[WHAT NEEDS TO BE DONE] Copy each line of the data below with the word "waterway".

[Stored items]
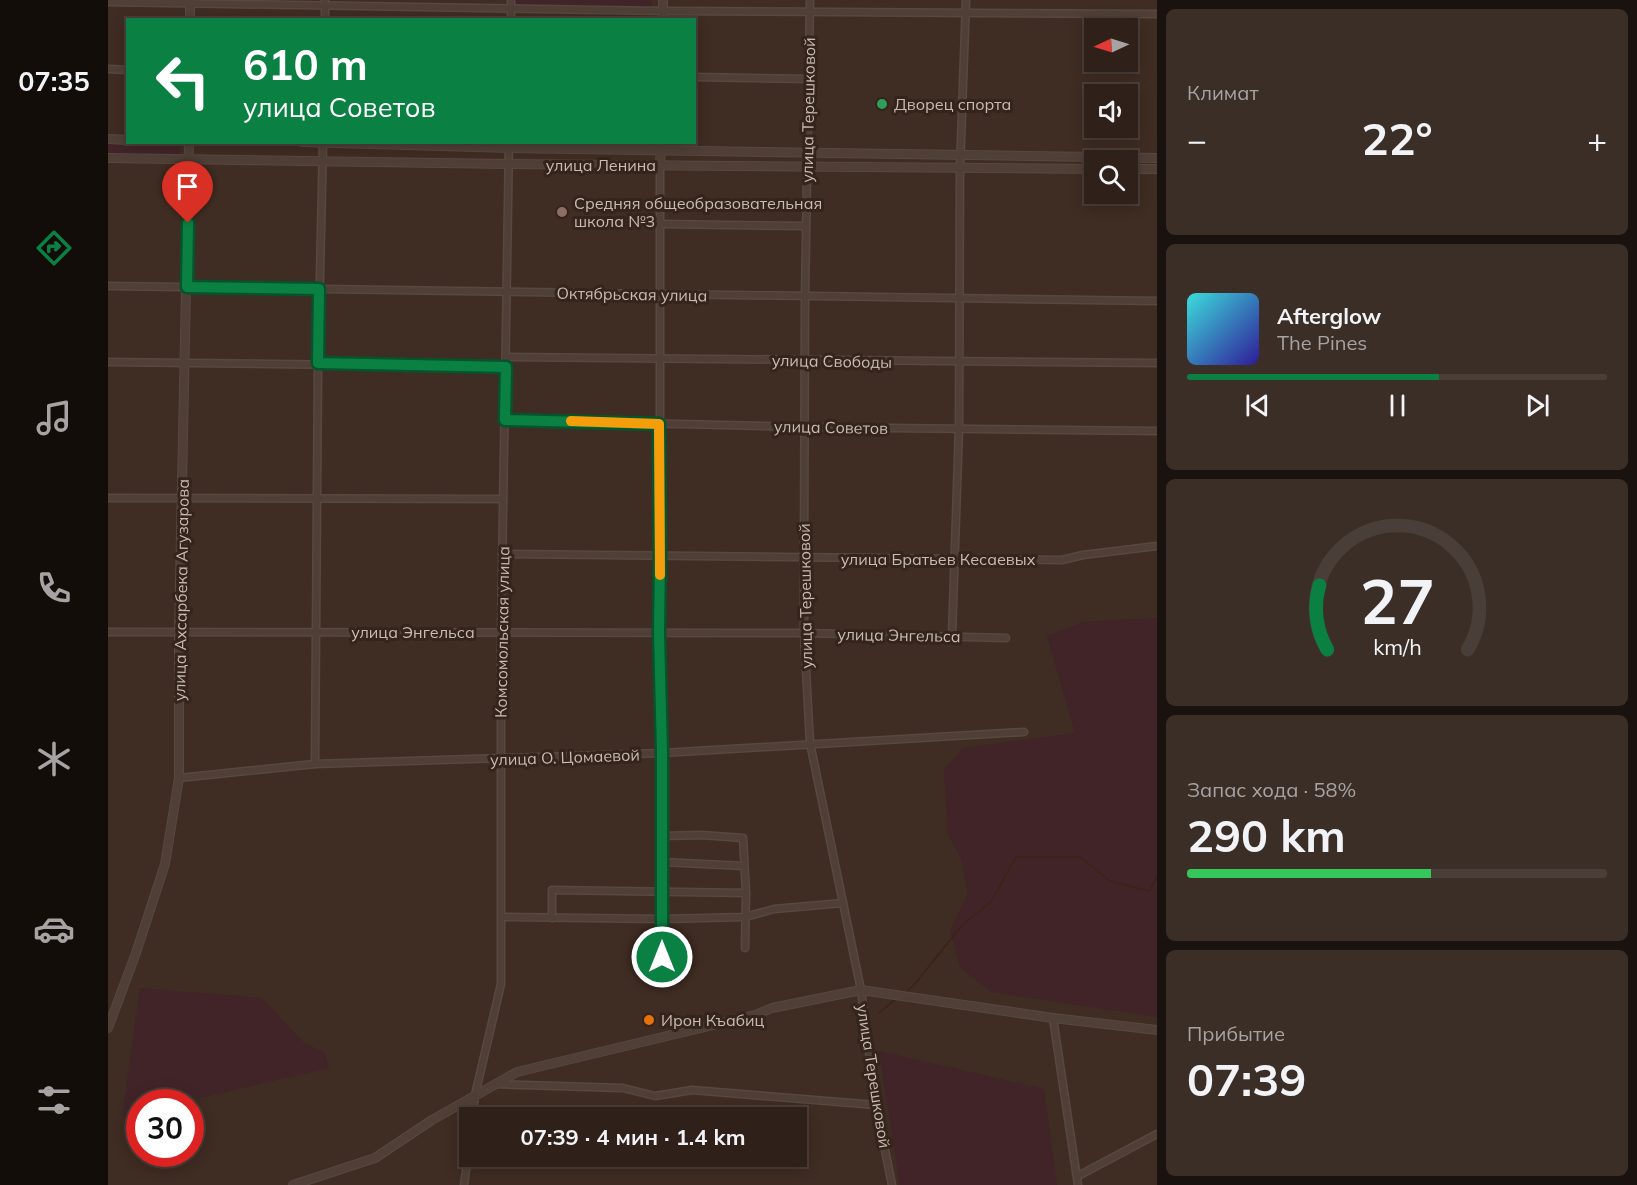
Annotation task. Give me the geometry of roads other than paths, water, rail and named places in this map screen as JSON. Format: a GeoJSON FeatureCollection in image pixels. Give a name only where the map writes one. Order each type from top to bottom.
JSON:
{"type":"FeatureCollection","features":[{"type":"Feature","properties":{"kind":"street"},"geometry":{"type":"LineString","coordinates":[[511,0],[511,18]]}},
{"type":"Feature","properties":{"kind":"street"},"geometry":{"type":"LineString","coordinates":[[663,0],[663,16]]}},
{"type":"Feature","properties":{"kind":"street","name":"улица Терешковой"},"geometry":{"type":"LineString","coordinates":[[810,0],[804,360],[804,633],[810,743],[861,990],[876,1105],[892,1185]]}},
{"type":"Feature","properties":{"kind":"street"},"geometry":{"type":"LineString","coordinates":[[952,635],[959,428],[960,168],[966,0]]}},
{"type":"Feature","properties":{"kind":"street"},"geometry":{"type":"LineString","coordinates":[[108,2],[325,2],[663,16],[810,11],[1157,14]]}},
{"type":"Feature","properties":{"kind":"street"},"geometry":{"type":"LineString","coordinates":[[190,2],[190,18]]}},
{"type":"Feature","properties":{"kind":"street"},"geometry":{"type":"LineString","coordinates":[[325,2],[325,18]]}},
{"type":"Feature","properties":{"kind":"street"},"geometry":{"type":"LineString","coordinates":[[108,69],[126,70]]}},
{"type":"Feature","properties":{"kind":"street"},"geometry":{"type":"LineString","coordinates":[[696,77],[808,79]]}},
{"type":"Feature","properties":{"kind":"street"},"geometry":{"type":"LineString","coordinates":[[108,139],[126,140]]}},
{"type":"Feature","properties":{"kind":"street","name":"улица Ахсарбека Агузарова"},"geometry":{"type":"LineString","coordinates":[[108,1028],[136,953],[165,864],[178,778],[189,144]]}},
{"type":"Feature","properties":{"kind":"street"},"geometry":{"type":"LineString","coordinates":[[315,764],[318,363],[323,144]]}},
{"type":"Feature","properties":{"kind":"street","name":"улица Ленина"},"geometry":{"type":"LineString","coordinates":[[385,144],[661,146],[808,153],[1157,158]]}},
{"type":"Feature","properties":{"kind":"street","name":"Комсомольская улица"},"geometry":{"type":"LineString","coordinates":[[473,1107],[501,984],[501,633],[509,146]]}},
{"type":"Feature","properties":{"kind":"street"},"geometry":{"type":"LineString","coordinates":[[661,146],[659,633],[662,753],[662,957]]}},
{"type":"Feature","properties":{"kind":"street","name":"улица Ленина"},"geometry":{"type":"LineString","coordinates":[[108,158],[1084,169]]}},
{"type":"Feature","properties":{"kind":"street"},"geometry":{"type":"LineString","coordinates":[[1138,169],[1157,169]]}},
{"type":"Feature","properties":{"kind":"street"},"geometry":{"type":"LineString","coordinates":[[660,224],[806,226]]}},
{"type":"Feature","properties":{"kind":"street","name":"Октябрьская улица"},"geometry":{"type":"LineString","coordinates":[[108,286],[1157,301]]}},
{"type":"Feature","properties":{"kind":"street","name":"улица Свободы"},"geometry":{"type":"LineString","coordinates":[[506,357],[1157,363]]}},
{"type":"Feature","properties":{"kind":"street"},"geometry":{"type":"LineString","coordinates":[[108,363],[318,363],[506,367]]}},
{"type":"Feature","properties":{"kind":"street","name":"улица Советов"},"geometry":{"type":"LineString","coordinates":[[505,420],[804,427],[1157,431]]}},
{"type":"Feature","properties":{"kind":"street"},"geometry":{"type":"LineString","coordinates":[[108,498],[503,499]]}},
{"type":"Feature","properties":{"kind":"street","name":"улица Братьев Кесаевых"},"geometry":{"type":"LineString","coordinates":[[502,554],[1062,560],[1083,555],[1157,546]]}},
{"type":"Feature","properties":{"kind":"street","name":"улица Энгельса"},"geometry":{"type":"LineString","coordinates":[[108,632],[804,633],[1006,638]]}},
{"type":"Feature","properties":{"kind":"street","name":"улица О. Цомаевой"},"geometry":{"type":"LineString","coordinates":[[178,778],[315,764],[662,753],[1024,732]]}},
{"type":"Feature","properties":{"kind":"street"},"geometry":{"type":"LineString","coordinates":[[662,836],[701,835],[743,838],[746,893],[745,948]]}},
{"type":"Feature","properties":{"kind":"street"},"geometry":{"type":"LineString","coordinates":[[662,862],[744,866]]}},
{"type":"Feature","properties":{"kind":"street"},"geometry":{"type":"LineString","coordinates":[[552,918],[552,890],[746,893]]}},
{"type":"Feature","properties":{"kind":"street"},"geometry":{"type":"LineString","coordinates":[[502,917],[662,919],[745,917],[774,909],[843,903]]}},
{"type":"Feature","properties":{"kind":"street"},"geometry":{"type":"LineString","coordinates":[[293,1185],[375,1158],[475,1095],[517,1072],[755,1015],[772,1008],[861,990],[1053,1018],[1157,1030]]}},
{"type":"Feature","properties":{"kind":"street"},"geometry":{"type":"LineString","coordinates":[[1053,1018],[1078,1185]]}},
{"type":"Feature","properties":{"kind":"street"},"geometry":{"type":"LineString","coordinates":[[495,1084],[623,1088],[656,1096],[692,1090],[876,1105]]}},
{"type":"Feature","properties":{"kind":"street"},"geometry":{"type":"LineString","coordinates":[[1078,1176],[1157,1134]]}},
{"type":"Feature","properties":{"kind":"street"},"geometry":{"type":"LineString","coordinates":[[464,1185],[466,1167]]}},
{"type":"Feature","properties":{"kind":"waterway"},"geometry":{"type":"LineString","coordinates":[[903,994],[914,985],[963,924],[991,902],[1016,857],[1080,857],[1110,881],[1149,891],[1157,877]]}},
{"type":"Feature","properties":{"kind":"waterway"},"geometry":{"type":"LineString","coordinates":[[879,1013],[897,998]]}},
{"type":"Feature","properties":{"kind":"place","name":"Дворец спорта"},"geometry":{"type":"Point","coordinates":[882,104]}},
{"type":"Feature","properties":{"kind":"place","name":"Средняя общеобразовательная школа №3"},"geometry":{"type":"Point","coordinates":[562,212]}},
{"type":"Feature","properties":{"kind":"place","name":"Ирон Къабиц"},"geometry":{"type":"Point","coordinates":[649,1020]}}]}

[REPLY TO THE TASK]
{"type":"Feature","properties":{"kind":"waterway"},"geometry":{"type":"LineString","coordinates":[[903,994],[914,985],[963,924],[991,902],[1016,857],[1080,857],[1110,881],[1149,891],[1157,877]]}},
{"type":"Feature","properties":{"kind":"waterway"},"geometry":{"type":"LineString","coordinates":[[879,1013],[897,998]]}},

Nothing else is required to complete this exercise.